_Activity_.
Reproduce all of the records below, substituting "nearest whole percent" for every occurrence of "nearest percent" and leaving everything else unaltered.

_Supplied records_.
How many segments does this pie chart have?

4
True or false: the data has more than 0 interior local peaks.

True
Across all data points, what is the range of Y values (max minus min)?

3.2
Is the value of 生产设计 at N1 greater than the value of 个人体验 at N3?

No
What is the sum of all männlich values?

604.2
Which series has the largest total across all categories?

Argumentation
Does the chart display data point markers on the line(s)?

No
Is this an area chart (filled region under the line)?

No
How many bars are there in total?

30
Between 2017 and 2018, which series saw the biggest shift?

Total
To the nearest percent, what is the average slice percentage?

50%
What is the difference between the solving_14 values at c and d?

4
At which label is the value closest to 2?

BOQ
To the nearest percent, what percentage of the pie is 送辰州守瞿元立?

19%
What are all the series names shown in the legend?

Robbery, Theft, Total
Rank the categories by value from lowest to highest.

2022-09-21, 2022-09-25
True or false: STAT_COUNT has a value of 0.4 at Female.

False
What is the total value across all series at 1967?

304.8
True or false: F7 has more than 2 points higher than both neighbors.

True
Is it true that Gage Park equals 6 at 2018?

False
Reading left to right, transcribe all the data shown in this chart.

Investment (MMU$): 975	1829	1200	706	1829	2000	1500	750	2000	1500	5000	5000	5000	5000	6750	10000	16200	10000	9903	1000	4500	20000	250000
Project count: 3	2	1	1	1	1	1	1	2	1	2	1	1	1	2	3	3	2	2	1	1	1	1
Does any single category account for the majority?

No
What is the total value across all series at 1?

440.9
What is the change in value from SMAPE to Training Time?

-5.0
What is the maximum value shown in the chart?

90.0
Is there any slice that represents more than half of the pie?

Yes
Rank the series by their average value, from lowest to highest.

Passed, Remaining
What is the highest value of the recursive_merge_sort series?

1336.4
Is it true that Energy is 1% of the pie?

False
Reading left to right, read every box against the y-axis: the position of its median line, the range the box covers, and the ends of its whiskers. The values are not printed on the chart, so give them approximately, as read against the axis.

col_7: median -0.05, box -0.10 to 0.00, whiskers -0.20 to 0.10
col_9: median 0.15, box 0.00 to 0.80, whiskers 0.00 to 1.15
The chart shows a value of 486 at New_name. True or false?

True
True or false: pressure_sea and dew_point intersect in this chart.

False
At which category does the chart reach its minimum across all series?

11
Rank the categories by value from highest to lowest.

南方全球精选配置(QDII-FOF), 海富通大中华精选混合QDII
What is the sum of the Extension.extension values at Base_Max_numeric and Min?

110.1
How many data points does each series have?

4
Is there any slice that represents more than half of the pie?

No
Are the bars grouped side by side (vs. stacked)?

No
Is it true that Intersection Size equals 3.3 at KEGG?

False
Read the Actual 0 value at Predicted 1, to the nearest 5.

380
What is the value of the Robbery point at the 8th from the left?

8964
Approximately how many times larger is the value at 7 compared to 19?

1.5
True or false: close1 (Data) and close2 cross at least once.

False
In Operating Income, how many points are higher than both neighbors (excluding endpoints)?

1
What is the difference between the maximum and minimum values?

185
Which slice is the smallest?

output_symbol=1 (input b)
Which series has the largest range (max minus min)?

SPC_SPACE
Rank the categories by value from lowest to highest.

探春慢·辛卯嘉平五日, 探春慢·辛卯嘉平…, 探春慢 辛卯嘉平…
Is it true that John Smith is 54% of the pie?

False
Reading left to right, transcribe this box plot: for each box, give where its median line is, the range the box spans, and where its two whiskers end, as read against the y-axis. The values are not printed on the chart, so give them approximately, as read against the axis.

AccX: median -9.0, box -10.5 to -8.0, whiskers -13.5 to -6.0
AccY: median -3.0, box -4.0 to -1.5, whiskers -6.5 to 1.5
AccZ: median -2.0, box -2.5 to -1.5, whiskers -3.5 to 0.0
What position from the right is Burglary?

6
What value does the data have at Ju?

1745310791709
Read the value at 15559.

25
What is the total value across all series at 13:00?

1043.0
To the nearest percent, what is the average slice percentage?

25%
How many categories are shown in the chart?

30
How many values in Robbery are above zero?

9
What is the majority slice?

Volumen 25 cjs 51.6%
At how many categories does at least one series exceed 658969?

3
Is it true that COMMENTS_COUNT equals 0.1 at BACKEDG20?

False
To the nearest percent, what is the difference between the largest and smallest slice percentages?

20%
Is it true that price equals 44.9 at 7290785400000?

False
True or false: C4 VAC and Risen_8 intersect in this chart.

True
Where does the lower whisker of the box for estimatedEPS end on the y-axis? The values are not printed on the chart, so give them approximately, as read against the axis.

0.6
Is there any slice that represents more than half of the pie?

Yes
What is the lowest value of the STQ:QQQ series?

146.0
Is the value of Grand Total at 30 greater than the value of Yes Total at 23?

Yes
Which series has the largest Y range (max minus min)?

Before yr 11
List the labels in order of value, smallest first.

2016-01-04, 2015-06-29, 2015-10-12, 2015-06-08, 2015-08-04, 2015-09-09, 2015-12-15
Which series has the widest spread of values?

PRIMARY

_Result for this task_.
How many segments does this pie chart have?

4
True or false: the data has more than 0 interior local peaks.

True
Across all data points, what is the range of Y values (max minus min)?

3.2
Is the value of 生产设计 at N1 greater than the value of 个人体验 at N3?

No
What is the sum of all männlich values?

604.2
Which series has the largest total across all categories?

Argumentation
Does the chart display data point markers on the line(s)?

No
Is this an area chart (filled region under the line)?

No
How many bars are there in total?

30
Between 2017 and 2018, which series saw the biggest shift?

Total
To the nearest whole percent, what is the average slice percentage?

50%
What is the difference between the solving_14 values at c and d?

4
At which label is the value closest to 2?

BOQ
To the nearest whole percent, what percentage of the pie is 送辰州守瞿元立?

19%
What are all the series names shown in the legend?

Robbery, Theft, Total
Rank the categories by value from lowest to highest.

2022-09-21, 2022-09-25
True or false: STAT_COUNT has a value of 0.4 at Female.

False
What is the total value across all series at 1967?

304.8
True or false: F7 has more than 2 points higher than both neighbors.

True
Is it true that Gage Park equals 6 at 2018?

False
Reading left to right, transcribe all the data shown in this chart.

Investment (MMU$): 975	1829	1200	706	1829	2000	1500	750	2000	1500	5000	5000	5000	5000	6750	10000	16200	10000	9903	1000	4500	20000	250000
Project count: 3	2	1	1	1	1	1	1	2	1	2	1	1	1	2	3	3	2	2	1	1	1	1
Does any single category account for the majority?

No
What is the total value across all series at 1?

440.9
What is the change in value from SMAPE to Training Time?

-5.0
What is the maximum value shown in the chart?

90.0
Is there any slice that represents more than half of the pie?

Yes
Rank the series by their average value, from lowest to highest.

Passed, Remaining
What is the highest value of the recursive_merge_sort series?

1336.4
Is it true that Energy is 1% of the pie?

False
Reading left to right, read every box against the y-axis: the position of its median line, the range the box covers, and the ends of its whiskers. The values are not printed on the chart, so give them approximately, as read against the axis.

col_7: median -0.05, box -0.10 to 0.00, whiskers -0.20 to 0.10
col_9: median 0.15, box 0.00 to 0.80, whiskers 0.00 to 1.15
The chart shows a value of 486 at New_name. True or false?

True
True or false: pressure_sea and dew_point intersect in this chart.

False
At which category does the chart reach its minimum across all series?

11
Rank the categories by value from highest to lowest.

南方全球精选配置(QDII-FOF), 海富通大中华精选混合QDII
What is the sum of the Extension.extension values at Base_Max_numeric and Min?

110.1
How many data points does each series have?

4
Is there any slice that represents more than half of the pie?

No
Are the bars grouped side by side (vs. stacked)?

No
Is it true that Intersection Size equals 3.3 at KEGG?

False
Read the Actual 0 value at Predicted 1, to the nearest 5.

380
What is the value of the Robbery point at the 8th from the left?

8964
Approximately how many times larger is the value at 7 compared to 19?

1.5
True or false: close1 (Data) and close2 cross at least once.

False
In Operating Income, how many points are higher than both neighbors (excluding endpoints)?

1
What is the difference between the maximum and minimum values?

185
Which slice is the smallest?

output_symbol=1 (input b)
Which series has the largest range (max minus min)?

SPC_SPACE
Rank the categories by value from lowest to highest.

探春慢·辛卯嘉平五日, 探春慢·辛卯嘉平…, 探春慢 辛卯嘉平…
Is it true that John Smith is 54% of the pie?

False
Reading left to right, transcribe this box plot: for each box, give where its median line is, the range the box spans, and where its two whiskers end, as read against the y-axis. The values are not printed on the chart, so give them approximately, as read against the axis.

AccX: median -9.0, box -10.5 to -8.0, whiskers -13.5 to -6.0
AccY: median -3.0, box -4.0 to -1.5, whiskers -6.5 to 1.5
AccZ: median -2.0, box -2.5 to -1.5, whiskers -3.5 to 0.0
What position from the right is Burglary?

6
What value does the data have at Ju?

1745310791709
Read the value at 15559.

25
What is the total value across all series at 13:00?

1043.0
To the nearest whole percent, what is the average slice percentage?

25%
How many categories are shown in the chart?

30
How many values in Robbery are above zero?

9
What is the majority slice?

Volumen 25 cjs 51.6%
At how many categories does at least one series exceed 658969?

3
Is it true that COMMENTS_COUNT equals 0.1 at BACKEDG20?

False
To the nearest whole percent, what is the difference between the largest and smallest slice percentages?

20%
Is it true that price equals 44.9 at 7290785400000?

False
True or false: C4 VAC and Risen_8 intersect in this chart.

True
Where does the lower whisker of the box for estimatedEPS end on the y-axis? The values are not printed on the chart, so give them approximately, as read against the axis.

0.6
Is there any slice that represents more than half of the pie?

Yes
What is the lowest value of the STQ:QQQ series?

146.0
Is the value of Grand Total at 30 greater than the value of Yes Total at 23?

Yes
Which series has the largest Y range (max minus min)?

Before yr 11
List the labels in order of value, smallest first.

2016-01-04, 2015-06-29, 2015-10-12, 2015-06-08, 2015-08-04, 2015-09-09, 2015-12-15
Which series has the widest spread of values?

PRIMARY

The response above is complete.